**What to do:**
Entries follow. Set all of them down as they stand.

**Excerpted records:**
"""

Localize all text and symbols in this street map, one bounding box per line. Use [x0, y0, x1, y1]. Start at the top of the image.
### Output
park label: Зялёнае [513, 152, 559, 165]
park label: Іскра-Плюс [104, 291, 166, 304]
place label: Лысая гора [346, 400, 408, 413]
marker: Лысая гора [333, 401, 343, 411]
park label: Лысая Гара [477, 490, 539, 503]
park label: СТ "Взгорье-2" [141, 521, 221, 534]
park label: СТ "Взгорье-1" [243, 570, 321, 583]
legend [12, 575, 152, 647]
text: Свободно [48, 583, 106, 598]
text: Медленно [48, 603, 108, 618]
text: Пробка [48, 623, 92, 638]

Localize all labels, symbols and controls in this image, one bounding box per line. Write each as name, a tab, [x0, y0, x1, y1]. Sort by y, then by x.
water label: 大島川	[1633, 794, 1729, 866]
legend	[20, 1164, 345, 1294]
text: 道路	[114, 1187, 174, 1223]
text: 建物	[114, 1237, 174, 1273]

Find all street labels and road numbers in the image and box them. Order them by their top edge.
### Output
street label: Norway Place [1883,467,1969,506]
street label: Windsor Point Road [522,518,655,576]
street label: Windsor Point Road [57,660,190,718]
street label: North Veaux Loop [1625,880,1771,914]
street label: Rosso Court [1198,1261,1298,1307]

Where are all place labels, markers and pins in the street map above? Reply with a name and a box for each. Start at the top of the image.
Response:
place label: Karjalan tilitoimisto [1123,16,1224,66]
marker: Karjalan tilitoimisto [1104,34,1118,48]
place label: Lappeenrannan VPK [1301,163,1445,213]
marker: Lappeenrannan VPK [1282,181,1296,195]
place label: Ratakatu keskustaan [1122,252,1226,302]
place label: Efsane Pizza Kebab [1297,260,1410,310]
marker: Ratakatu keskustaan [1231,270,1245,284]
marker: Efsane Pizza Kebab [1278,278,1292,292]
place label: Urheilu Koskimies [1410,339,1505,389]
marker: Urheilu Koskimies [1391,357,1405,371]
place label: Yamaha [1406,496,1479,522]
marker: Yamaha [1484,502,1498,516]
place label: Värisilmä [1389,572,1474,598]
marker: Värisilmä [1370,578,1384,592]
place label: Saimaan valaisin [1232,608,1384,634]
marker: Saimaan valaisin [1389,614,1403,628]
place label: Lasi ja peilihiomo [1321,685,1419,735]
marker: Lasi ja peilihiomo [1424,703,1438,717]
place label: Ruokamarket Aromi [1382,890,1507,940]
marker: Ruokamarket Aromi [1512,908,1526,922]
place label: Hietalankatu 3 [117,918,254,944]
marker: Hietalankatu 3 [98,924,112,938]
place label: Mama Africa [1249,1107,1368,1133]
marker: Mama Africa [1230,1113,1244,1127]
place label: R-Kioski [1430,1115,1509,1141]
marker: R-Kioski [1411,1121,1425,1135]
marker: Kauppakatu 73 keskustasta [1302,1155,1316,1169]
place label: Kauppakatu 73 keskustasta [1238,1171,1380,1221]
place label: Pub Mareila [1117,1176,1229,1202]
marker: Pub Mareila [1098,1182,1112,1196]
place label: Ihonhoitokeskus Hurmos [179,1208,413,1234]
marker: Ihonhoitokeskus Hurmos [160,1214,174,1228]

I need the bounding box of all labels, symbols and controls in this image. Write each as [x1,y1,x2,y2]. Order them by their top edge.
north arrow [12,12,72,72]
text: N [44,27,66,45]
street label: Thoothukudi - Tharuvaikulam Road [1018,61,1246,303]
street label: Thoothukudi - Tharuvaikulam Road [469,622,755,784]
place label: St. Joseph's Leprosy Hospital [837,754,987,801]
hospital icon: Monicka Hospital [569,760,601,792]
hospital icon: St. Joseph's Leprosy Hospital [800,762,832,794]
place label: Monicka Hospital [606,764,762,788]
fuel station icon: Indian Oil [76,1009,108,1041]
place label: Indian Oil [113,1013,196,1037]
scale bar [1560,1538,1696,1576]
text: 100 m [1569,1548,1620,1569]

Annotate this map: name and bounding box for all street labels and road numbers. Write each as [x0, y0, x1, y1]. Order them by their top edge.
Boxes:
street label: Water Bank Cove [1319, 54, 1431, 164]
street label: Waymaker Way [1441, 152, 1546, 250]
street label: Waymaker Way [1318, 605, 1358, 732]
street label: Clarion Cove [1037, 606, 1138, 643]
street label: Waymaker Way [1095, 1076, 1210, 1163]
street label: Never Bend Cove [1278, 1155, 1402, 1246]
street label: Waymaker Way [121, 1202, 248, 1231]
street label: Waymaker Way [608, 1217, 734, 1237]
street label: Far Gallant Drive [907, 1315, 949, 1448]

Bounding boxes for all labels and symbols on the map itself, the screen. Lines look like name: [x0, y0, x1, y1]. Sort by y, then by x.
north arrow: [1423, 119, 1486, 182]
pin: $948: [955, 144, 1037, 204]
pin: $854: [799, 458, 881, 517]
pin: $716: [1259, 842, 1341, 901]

"""

**Solution to this task:**
Localize all text and symbols in this street map, one bounding box per line. Use [x0, y0, x1, y1]. Start at the top of the image.
### Output
park label: Зялёнае [513, 152, 559, 165]
park label: Іскра-Плюс [104, 291, 166, 304]
place label: Лысая гора [346, 400, 408, 413]
marker: Лысая гора [333, 401, 343, 411]
park label: Лысая Гара [477, 490, 539, 503]
park label: СТ "Взгорье-2" [141, 521, 221, 534]
park label: СТ "Взгорье-1" [243, 570, 321, 583]
legend [12, 575, 152, 647]
text: Свободно [48, 583, 106, 598]
text: Медленно [48, 603, 108, 618]
text: Пробка [48, 623, 92, 638]

Localize all labels, symbols and controls in this image, one bounding box per line. Write each as name, a tab, [x0, y0, x1, y1]. Sort by y, then by x.
water label: 大島川	[1633, 794, 1729, 866]
legend	[20, 1164, 345, 1294]
text: 道路	[114, 1187, 174, 1223]
text: 建物	[114, 1237, 174, 1273]

Find all street labels and road numbers in the image and box them. Order them by their top edge.
### Output
street label: Norway Place [1883,467,1969,506]
street label: Windsor Point Road [522,518,655,576]
street label: Windsor Point Road [57,660,190,718]
street label: North Veaux Loop [1625,880,1771,914]
street label: Rosso Court [1198,1261,1298,1307]

Where are all place labels, markers and pins in the street map above? Reply with a name and a box for each. Start at the top of the image.
Response:
place label: Karjalan tilitoimisto [1123,16,1224,66]
marker: Karjalan tilitoimisto [1104,34,1118,48]
place label: Lappeenrannan VPK [1301,163,1445,213]
marker: Lappeenrannan VPK [1282,181,1296,195]
place label: Ratakatu keskustaan [1122,252,1226,302]
place label: Efsane Pizza Kebab [1297,260,1410,310]
marker: Ratakatu keskustaan [1231,270,1245,284]
marker: Efsane Pizza Kebab [1278,278,1292,292]
place label: Urheilu Koskimies [1410,339,1505,389]
marker: Urheilu Koskimies [1391,357,1405,371]
place label: Yamaha [1406,496,1479,522]
marker: Yamaha [1484,502,1498,516]
place label: Värisilmä [1389,572,1474,598]
marker: Värisilmä [1370,578,1384,592]
place label: Saimaan valaisin [1232,608,1384,634]
marker: Saimaan valaisin [1389,614,1403,628]
place label: Lasi ja peilihiomo [1321,685,1419,735]
marker: Lasi ja peilihiomo [1424,703,1438,717]
place label: Ruokamarket Aromi [1382,890,1507,940]
marker: Ruokamarket Aromi [1512,908,1526,922]
place label: Hietalankatu 3 [117,918,254,944]
marker: Hietalankatu 3 [98,924,112,938]
place label: Mama Africa [1249,1107,1368,1133]
marker: Mama Africa [1230,1113,1244,1127]
place label: R-Kioski [1430,1115,1509,1141]
marker: R-Kioski [1411,1121,1425,1135]
marker: Kauppakatu 73 keskustasta [1302,1155,1316,1169]
place label: Kauppakatu 73 keskustasta [1238,1171,1380,1221]
place label: Pub Mareila [1117,1176,1229,1202]
marker: Pub Mareila [1098,1182,1112,1196]
place label: Ihonhoitokeskus Hurmos [179,1208,413,1234]
marker: Ihonhoitokeskus Hurmos [160,1214,174,1228]

I need the bounding box of all labels, symbols and controls in this image. Write each as [x1,y1,x2,y2]. Order them by their top edge.
north arrow [12,12,72,72]
text: N [44,27,66,45]
street label: Thoothukudi - Tharuvaikulam Road [1018,61,1246,303]
street label: Thoothukudi - Tharuvaikulam Road [469,622,755,784]
place label: St. Joseph's Leprosy Hospital [837,754,987,801]
hospital icon: Monicka Hospital [569,760,601,792]
hospital icon: St. Joseph's Leprosy Hospital [800,762,832,794]
place label: Monicka Hospital [606,764,762,788]
fuel station icon: Indian Oil [76,1009,108,1041]
place label: Indian Oil [113,1013,196,1037]
scale bar [1560,1538,1696,1576]
text: 100 m [1569,1548,1620,1569]

Annotate this map: name and bounding box for all street labels and road numbers. Write each as [x0, y0, x1, y1]. Order them by their top edge.
Boxes:
street label: Water Bank Cove [1319, 54, 1431, 164]
street label: Waymaker Way [1441, 152, 1546, 250]
street label: Waymaker Way [1318, 605, 1358, 732]
street label: Clarion Cove [1037, 606, 1138, 643]
street label: Waymaker Way [1095, 1076, 1210, 1163]
street label: Never Bend Cove [1278, 1155, 1402, 1246]
street label: Waymaker Way [121, 1202, 248, 1231]
street label: Waymaker Way [608, 1217, 734, 1237]
street label: Far Gallant Drive [907, 1315, 949, 1448]

Bounding boxes for all labels and symbols on the map itself, the screen. Lines look like name: [x0, y0, x1, y1]. Sort by y, then by x.
north arrow: [1423, 119, 1486, 182]
pin: $948: [955, 144, 1037, 204]
pin: $854: [799, 458, 881, 517]
pin: $716: [1259, 842, 1341, 901]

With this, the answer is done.